Directions for this task: Set the records down once more so that they match the source word for word.

Top of Data for review

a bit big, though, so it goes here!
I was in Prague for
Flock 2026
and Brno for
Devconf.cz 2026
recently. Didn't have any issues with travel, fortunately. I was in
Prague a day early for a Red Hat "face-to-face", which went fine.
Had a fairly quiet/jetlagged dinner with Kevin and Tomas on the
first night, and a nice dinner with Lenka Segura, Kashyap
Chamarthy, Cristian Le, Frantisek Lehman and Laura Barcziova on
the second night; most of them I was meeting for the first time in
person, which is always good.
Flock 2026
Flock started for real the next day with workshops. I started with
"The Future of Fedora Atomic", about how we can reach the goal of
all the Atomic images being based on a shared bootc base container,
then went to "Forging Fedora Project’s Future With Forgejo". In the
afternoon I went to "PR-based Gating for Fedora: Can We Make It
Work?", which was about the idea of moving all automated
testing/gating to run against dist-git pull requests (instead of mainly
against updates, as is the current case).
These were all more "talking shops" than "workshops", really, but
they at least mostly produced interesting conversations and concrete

Bottom of Data for review

Task output:
a bit big, though, so it goes here!
I was in Prague for
Flock 2026
and Brno for
Devconf.cz 2026
recently. Didn't have any issues with travel, fortunately. I was in
Prague a day early for a Red Hat "face-to-face", which went fine.
Had a fairly quiet/jetlagged dinner with Kevin and Tomas on the
first night, and a nice dinner with Lenka Segura, Kashyap
Chamarthy, Cristian Le, Frantisek Lehman and Laura Barcziova on
the second night; most of them I was meeting for the first time in
person, which is always good.
Flock 2026
Flock started for real the next day with workshops. I started with
"The Future of Fedora Atomic", about how we can reach the goal of
all the Atomic images being based on a shared bootc base container,
then went to "Forging Fedora Project’s Future With Forgejo". In the
afternoon I went to "PR-based Gating for Fedora: Can We Make It
Work?", which was about the idea of moving all automated
testing/gating to run against dist-git pull requests (instead of mainly
against updates, as is the current case).
These were all more "talking shops" than "workshops", really, but
they at least mostly produced interesting conversations and concrete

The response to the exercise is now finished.